■ Task description
Reduce the material below to its lines containing "anchor".

■ Exercise input
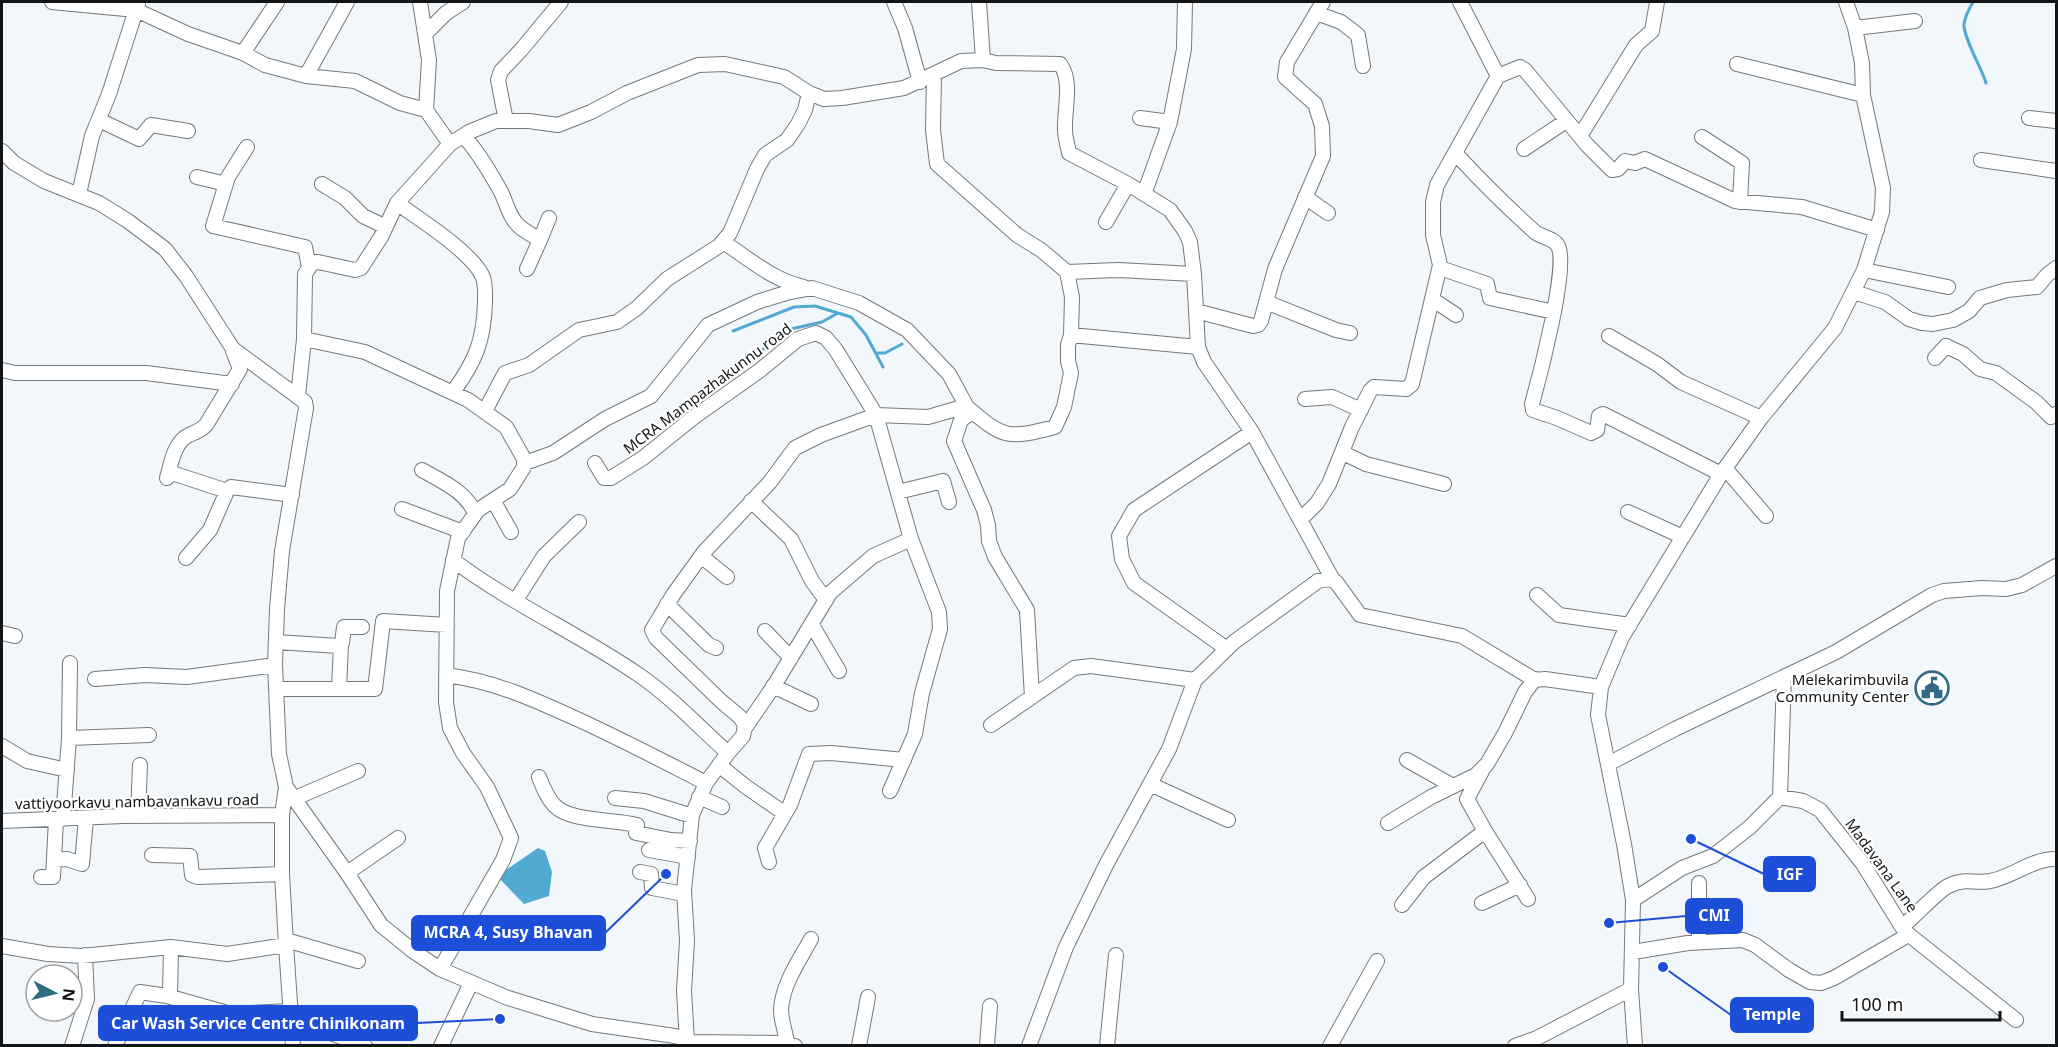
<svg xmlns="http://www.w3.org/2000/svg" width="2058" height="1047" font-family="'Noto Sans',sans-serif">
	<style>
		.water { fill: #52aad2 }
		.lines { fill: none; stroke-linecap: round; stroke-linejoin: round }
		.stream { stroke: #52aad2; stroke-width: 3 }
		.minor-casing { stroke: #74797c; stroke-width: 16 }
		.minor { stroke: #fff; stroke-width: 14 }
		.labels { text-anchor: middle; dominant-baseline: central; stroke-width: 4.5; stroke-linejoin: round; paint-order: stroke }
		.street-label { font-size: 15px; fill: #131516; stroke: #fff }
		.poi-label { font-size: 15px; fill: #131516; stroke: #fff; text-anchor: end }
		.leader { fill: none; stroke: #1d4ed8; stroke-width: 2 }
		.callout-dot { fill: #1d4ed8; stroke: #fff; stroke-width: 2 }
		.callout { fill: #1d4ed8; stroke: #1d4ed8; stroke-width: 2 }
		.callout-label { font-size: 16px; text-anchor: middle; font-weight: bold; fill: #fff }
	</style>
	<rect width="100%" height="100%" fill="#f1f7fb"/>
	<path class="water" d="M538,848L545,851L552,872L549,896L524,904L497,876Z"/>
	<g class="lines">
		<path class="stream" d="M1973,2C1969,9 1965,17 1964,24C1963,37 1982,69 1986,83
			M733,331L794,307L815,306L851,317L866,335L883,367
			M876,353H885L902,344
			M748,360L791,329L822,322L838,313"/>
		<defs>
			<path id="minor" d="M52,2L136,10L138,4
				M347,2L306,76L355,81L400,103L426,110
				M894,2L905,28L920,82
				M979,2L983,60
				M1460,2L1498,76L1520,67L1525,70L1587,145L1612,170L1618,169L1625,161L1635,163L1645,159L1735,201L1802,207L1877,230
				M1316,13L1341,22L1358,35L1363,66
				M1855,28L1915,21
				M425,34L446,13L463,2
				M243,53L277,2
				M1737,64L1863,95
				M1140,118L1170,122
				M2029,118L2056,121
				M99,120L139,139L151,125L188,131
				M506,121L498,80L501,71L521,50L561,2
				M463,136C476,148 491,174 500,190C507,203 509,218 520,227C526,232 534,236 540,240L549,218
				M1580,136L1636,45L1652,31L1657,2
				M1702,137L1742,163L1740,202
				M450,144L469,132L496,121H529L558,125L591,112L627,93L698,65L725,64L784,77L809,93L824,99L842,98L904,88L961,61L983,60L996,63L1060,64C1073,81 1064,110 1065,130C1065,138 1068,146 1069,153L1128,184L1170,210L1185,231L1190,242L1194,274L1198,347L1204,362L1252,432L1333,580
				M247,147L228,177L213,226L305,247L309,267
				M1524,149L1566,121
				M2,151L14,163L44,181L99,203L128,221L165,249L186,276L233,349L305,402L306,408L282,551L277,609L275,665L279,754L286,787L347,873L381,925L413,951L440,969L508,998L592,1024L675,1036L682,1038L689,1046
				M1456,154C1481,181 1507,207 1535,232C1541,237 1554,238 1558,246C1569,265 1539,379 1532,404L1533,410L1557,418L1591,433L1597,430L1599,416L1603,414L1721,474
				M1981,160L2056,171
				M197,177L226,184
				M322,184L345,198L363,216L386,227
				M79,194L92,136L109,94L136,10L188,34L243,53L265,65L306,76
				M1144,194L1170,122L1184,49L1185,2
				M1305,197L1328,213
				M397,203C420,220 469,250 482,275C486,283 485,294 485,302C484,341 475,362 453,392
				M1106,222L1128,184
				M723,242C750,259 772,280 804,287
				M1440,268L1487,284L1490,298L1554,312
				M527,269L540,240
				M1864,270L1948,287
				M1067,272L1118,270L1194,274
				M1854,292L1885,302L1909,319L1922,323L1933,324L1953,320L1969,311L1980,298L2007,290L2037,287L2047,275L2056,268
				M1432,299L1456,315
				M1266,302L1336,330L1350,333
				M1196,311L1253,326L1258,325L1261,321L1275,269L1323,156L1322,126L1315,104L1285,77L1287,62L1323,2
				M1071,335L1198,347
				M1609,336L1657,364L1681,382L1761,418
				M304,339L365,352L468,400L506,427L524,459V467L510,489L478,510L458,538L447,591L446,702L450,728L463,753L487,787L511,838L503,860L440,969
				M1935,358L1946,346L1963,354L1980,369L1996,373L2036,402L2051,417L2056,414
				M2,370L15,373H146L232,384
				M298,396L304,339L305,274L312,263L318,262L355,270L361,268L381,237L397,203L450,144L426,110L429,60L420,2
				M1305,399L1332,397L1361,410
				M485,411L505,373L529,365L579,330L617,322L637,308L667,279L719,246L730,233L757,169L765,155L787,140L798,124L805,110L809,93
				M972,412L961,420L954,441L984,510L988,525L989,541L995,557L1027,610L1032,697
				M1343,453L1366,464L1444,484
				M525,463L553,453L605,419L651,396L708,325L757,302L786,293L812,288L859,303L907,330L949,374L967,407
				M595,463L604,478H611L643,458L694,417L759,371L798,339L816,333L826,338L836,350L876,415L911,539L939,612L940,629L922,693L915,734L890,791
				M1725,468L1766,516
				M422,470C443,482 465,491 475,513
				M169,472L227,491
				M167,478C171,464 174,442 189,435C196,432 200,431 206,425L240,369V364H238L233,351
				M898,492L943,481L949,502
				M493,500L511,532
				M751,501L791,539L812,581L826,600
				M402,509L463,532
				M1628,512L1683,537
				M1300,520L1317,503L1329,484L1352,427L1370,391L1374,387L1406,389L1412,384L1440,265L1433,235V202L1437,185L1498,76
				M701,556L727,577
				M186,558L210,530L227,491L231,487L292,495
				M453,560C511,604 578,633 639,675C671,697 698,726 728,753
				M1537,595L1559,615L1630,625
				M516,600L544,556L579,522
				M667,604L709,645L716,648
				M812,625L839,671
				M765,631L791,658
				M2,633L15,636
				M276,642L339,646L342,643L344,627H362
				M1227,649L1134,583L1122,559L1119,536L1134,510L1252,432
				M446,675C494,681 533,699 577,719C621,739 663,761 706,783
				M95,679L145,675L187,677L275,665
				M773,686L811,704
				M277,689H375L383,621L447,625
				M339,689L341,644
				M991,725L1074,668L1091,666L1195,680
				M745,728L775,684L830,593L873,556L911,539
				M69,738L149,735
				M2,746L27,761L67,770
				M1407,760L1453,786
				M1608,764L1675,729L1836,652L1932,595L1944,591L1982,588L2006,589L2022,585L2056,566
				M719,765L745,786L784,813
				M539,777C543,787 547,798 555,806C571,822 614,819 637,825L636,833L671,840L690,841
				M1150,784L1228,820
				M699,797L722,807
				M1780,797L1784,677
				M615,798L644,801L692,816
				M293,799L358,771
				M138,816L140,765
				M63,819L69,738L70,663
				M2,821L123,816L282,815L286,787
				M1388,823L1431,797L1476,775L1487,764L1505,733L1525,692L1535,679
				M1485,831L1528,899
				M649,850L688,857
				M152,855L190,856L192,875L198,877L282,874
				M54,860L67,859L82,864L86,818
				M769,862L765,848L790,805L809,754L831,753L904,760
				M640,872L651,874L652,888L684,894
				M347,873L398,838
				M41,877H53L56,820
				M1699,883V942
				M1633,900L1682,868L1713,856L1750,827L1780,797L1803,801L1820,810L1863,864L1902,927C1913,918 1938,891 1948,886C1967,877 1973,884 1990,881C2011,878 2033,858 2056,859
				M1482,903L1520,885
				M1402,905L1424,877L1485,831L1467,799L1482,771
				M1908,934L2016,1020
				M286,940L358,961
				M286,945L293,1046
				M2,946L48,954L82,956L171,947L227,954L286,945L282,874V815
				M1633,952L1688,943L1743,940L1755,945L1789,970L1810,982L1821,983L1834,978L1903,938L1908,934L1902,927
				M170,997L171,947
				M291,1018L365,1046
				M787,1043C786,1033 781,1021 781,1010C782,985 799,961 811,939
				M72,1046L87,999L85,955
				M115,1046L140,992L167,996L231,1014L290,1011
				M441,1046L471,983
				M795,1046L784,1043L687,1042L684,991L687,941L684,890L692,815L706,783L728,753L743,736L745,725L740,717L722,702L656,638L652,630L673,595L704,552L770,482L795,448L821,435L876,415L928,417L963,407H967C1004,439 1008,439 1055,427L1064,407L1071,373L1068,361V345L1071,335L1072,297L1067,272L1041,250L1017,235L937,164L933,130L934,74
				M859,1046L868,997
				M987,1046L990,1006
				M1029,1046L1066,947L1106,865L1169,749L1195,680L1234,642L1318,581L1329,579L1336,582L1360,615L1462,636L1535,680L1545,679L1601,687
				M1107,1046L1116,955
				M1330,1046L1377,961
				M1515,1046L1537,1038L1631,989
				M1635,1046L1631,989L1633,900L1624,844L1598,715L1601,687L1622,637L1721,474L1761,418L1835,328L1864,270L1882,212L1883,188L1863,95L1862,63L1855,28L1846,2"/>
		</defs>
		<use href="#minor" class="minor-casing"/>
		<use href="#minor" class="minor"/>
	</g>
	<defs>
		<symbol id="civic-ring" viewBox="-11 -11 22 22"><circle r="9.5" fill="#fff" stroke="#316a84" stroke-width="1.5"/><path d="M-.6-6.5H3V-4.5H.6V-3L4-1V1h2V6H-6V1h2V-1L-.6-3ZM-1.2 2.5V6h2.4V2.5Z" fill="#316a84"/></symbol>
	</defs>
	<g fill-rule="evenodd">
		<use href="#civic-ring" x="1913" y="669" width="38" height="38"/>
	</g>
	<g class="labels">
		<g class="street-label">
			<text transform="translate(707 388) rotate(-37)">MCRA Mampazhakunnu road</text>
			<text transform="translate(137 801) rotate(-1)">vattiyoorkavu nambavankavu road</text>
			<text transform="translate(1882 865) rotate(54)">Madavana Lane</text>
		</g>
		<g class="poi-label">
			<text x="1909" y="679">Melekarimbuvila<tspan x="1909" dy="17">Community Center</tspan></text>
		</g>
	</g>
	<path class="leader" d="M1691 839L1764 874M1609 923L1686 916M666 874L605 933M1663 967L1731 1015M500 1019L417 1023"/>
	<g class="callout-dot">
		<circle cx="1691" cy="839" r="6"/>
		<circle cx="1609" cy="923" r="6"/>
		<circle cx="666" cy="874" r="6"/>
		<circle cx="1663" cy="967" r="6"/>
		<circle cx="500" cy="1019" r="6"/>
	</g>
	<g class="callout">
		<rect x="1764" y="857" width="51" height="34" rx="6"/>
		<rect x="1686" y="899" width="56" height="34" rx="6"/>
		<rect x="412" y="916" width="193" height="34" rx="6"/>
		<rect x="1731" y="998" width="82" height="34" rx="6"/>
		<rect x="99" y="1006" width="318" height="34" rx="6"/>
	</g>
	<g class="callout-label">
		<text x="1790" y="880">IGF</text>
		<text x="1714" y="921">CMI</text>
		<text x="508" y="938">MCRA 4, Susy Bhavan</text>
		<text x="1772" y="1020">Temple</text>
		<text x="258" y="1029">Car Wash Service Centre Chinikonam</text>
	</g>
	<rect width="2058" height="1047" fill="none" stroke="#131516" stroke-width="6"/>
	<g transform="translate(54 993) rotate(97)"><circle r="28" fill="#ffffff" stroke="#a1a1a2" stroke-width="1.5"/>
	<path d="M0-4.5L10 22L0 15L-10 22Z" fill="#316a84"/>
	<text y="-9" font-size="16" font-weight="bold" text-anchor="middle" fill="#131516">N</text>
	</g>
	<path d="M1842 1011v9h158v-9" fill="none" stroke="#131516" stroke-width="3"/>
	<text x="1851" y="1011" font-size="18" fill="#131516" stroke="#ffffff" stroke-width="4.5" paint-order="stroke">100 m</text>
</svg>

■ Answer for the task
		.labels { text-anchor: middle; dominant-baseline: central; stroke-width: 4.5; stroke-linejoin: round; paint-order: stroke }
		.poi-label { font-size: 15px; fill: #131516; stroke: #fff; text-anchor: end }
		.callout-label { font-size: 16px; text-anchor: middle; font-weight: bold; fill: #fff }
	<text y="-9" font-size="16" font-weight="bold" text-anchor="middle" fill="#131516">N</text>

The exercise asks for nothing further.